Burung murai batu dikenal memiliki suara kicauan yang merdu, sehingga tak heran banyak kicau mania (sebutan penggemar burung berkicau) yang memelihara salah satu burung endemik Asia ini, meskipun harganya terbilang cukup mahal.

Murai batu menjadi primadona di kalangan para pecinta burung berkicau di Tanah Air. Wajar, jika banyak masyarakat membudidayakan burung tersebut karena nilai ekonomisnya cukup menggiurkan. Salah satunya adalah Arif Sutejo, warga Dusun Kebonsari, Desa Karangwinongan, Kecamatan Mojoagung, Jombang, Jawa Timur.

Pria 30 tahun itu dulunya berjualan ayam potong di pasar tradisional, tetapi sejak 2014 beralih menjadi pembudi daya burung murai batu. Usaha itu pun awalnya hanya coba-coba karena dia memang hobi memelihara burung murai untuk kontes perlombaan.  

"Awalnya cuma satu pasang. Sebenarnya hanya coba-coba, karena suara burung murai gaco (jagoan, red) saya rusak. Terus saya belikan murai betina dan coba saya jodohnya, alhamdulillah bisa produksi," kata Sutejo saat ditemui ANTARA di rumahnya, Selasa. 

Saat ini di lahan 100 meter yang berada pada bagian belakang rumahnya, Sutejo membudidayakan sebanyak 15 pasang burung yang memiliki nama latin copsychus malabaricus itu di dalam kandang berukuran 1x1 meter persegi dan terbukti mampu memberikan hasil.

Burung yang dibudidayakannya merupakan murai batu dari hutan Sumatera atau yang dikenal murai batu Medan. Lantaran suaranya merdu dan kencang, murai Sumatera banyak variasi nadanya. Bentuk ekornya bisa memanjang ke bawah hingga 30 centimeter. 
 
Ketika berkicau, burung murai pandai meniru bunyi suara yang ada di sekitarnya. Dengan berbagai kelebihannya itu, wajar jika burung endemik Asia ini banyak diburu kicau mania.
Arif Sutejo (30) melakukan pengecekan makanan burung murai batu di Dusun Kebonsari, Desa Karangwinongan, Kecamatan Mojoagung, Jombang, Jawa Timur, Selasa (13/8/2019). (ANTARA Jatim/Syaiful Arif)


Untuk harga jual anakan murai batu berusia 1,5 bulan, Sutejo menjualnya sekitar Rp2 juta hingga Rp2,5 juta per ekor.
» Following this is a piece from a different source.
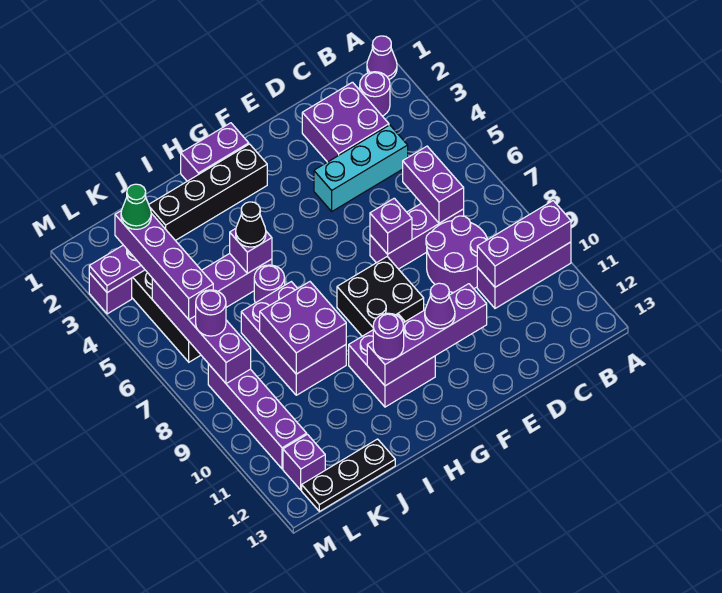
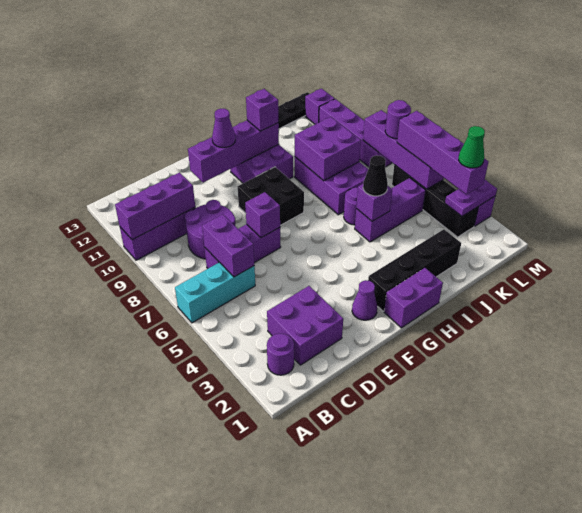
purple 1x1 cone [367,36,397,79] -> purple 1x1 cone moved to [352,280,377,320]
cyan 1x3 brick [314,125,408,211] -> cyan 1x3 brick moved to [175,262,255,323]
purple 1x1 round brick [373,313,404,360] -> purple 1x1 brick [246,89,278,131]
Ada burung khusus yang harganya sampai Rp12 juta, yaitu burung yang sering memenangkan kontes perlombaan. Dalam sebulan, Sutejo mampu menjual 12 sampai 20 ekor burung murai batu.

"Kalau pas waktu netasnya bersamaan, bisa panen kadang 12 bahkan sampai 20 ekor," tuturnya.
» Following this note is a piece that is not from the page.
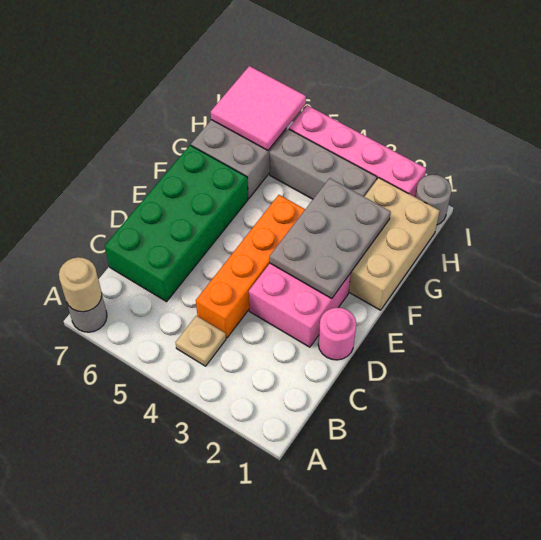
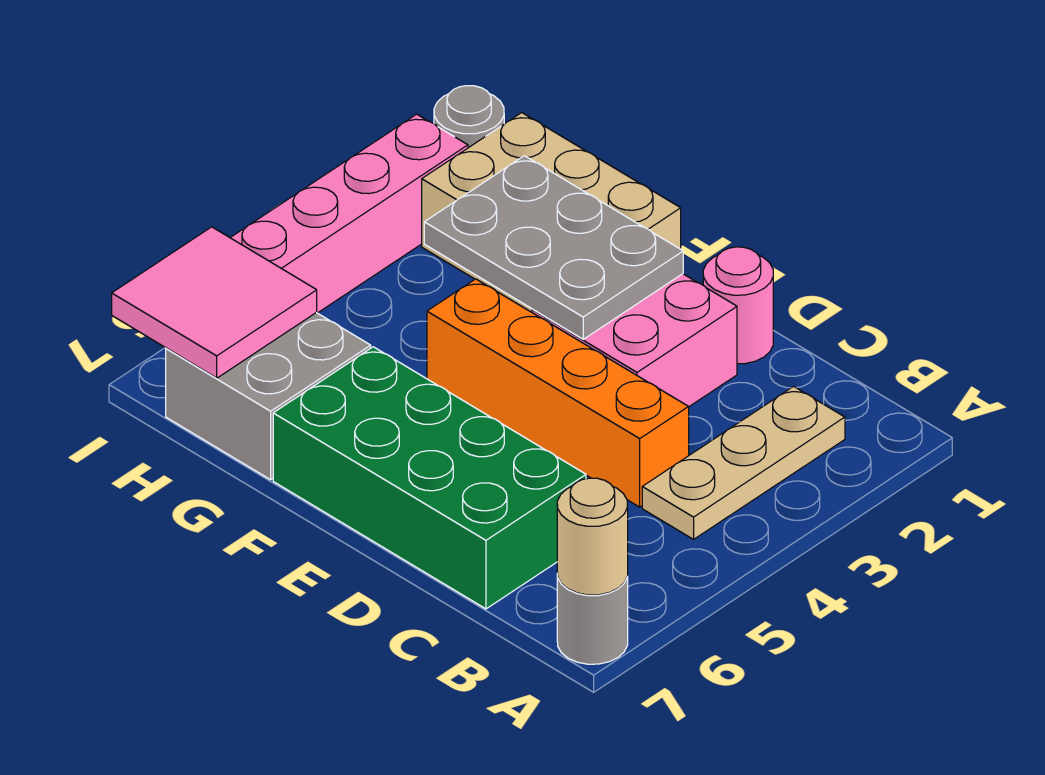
tan 1x1 plate [176,316,226,366] -> tan 1x3 plate [642,386,845,539]
grey 1x3 brick [270,129,377,199] -> none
Pembeli burung murai batu hasil ternakan Sutejo ini banyak berasal dari luar Kabupaten Jombang, antara lain Mojokerto, Surabaya, dan Jakata. Omzet dari budi daya burung murai batu berkisar Rp15 juta sampai 20 juta per bulan.

Pria yang gemar memakai topi ini pun tak segan mengungkap kunci keberhasilan dalam beternak murai batu ini. "Nomor satu yang penting air minum setiap hari harus diganti. Sebenarnya tidak ada kesulitan yang berarti, kecuali waktu proses menjodohkan burung saja. Kalau tidak jodoh yang betina dikejar jantannya, maka harus segera dipisah jika tidak risikonya mati," tegas Sutejo.
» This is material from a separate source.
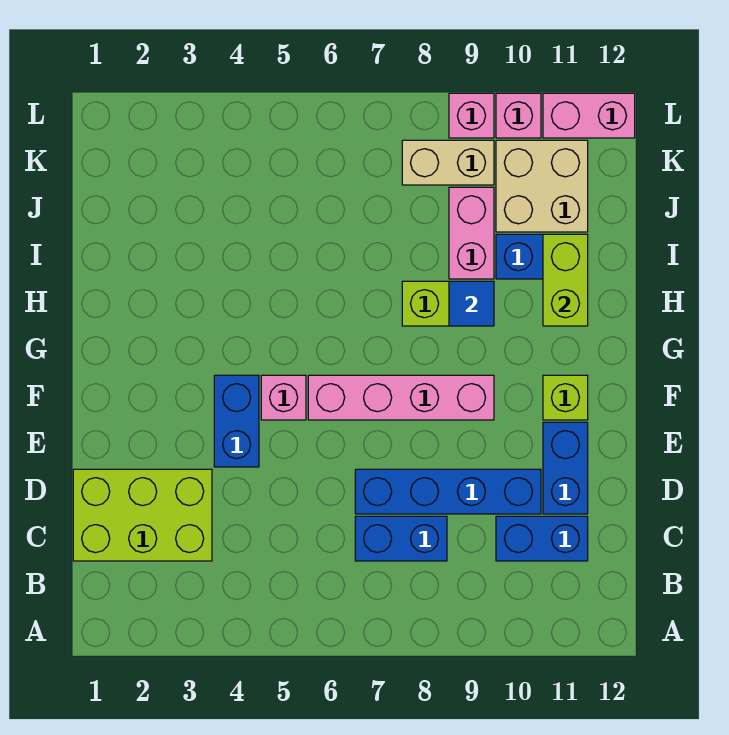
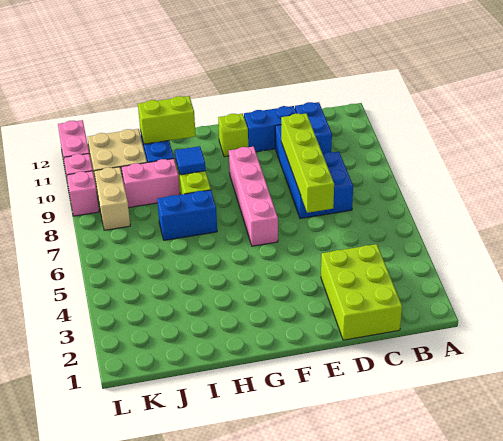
none -> lime 1x4 brick [281,113,334,213]
blue 1x2 brick [214,375,259,467] -> blue 1x2 brick moved to [157,190,217,240]
pink 1x1 brick [261,375,306,420] -> none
Sementara itu, Andri Prasetyo, salah seorang pembeli burung murai batu, mengatakan anakan burung murai batu hasil ternakan Sutejo sangat direkomendasikan oleh para penghobi murai. 

"Katanya ring R & D hasil ternakan mas Sutejo ini sangat spesial dan direkomendasikan teman untuk bahan kontes perlombaan burung," ujarnya. 

Menurut ia, harga murai batu yang dipatok Arif Sutejo juga relatif terjangkau berkisar Rp2 juta per ekor untuk anakan murai jantan usia 1,5 bulan. "Indukannya sudah sering menjadi juara kontes lomba burung, pasti keturunannya bagus," pungkasnya.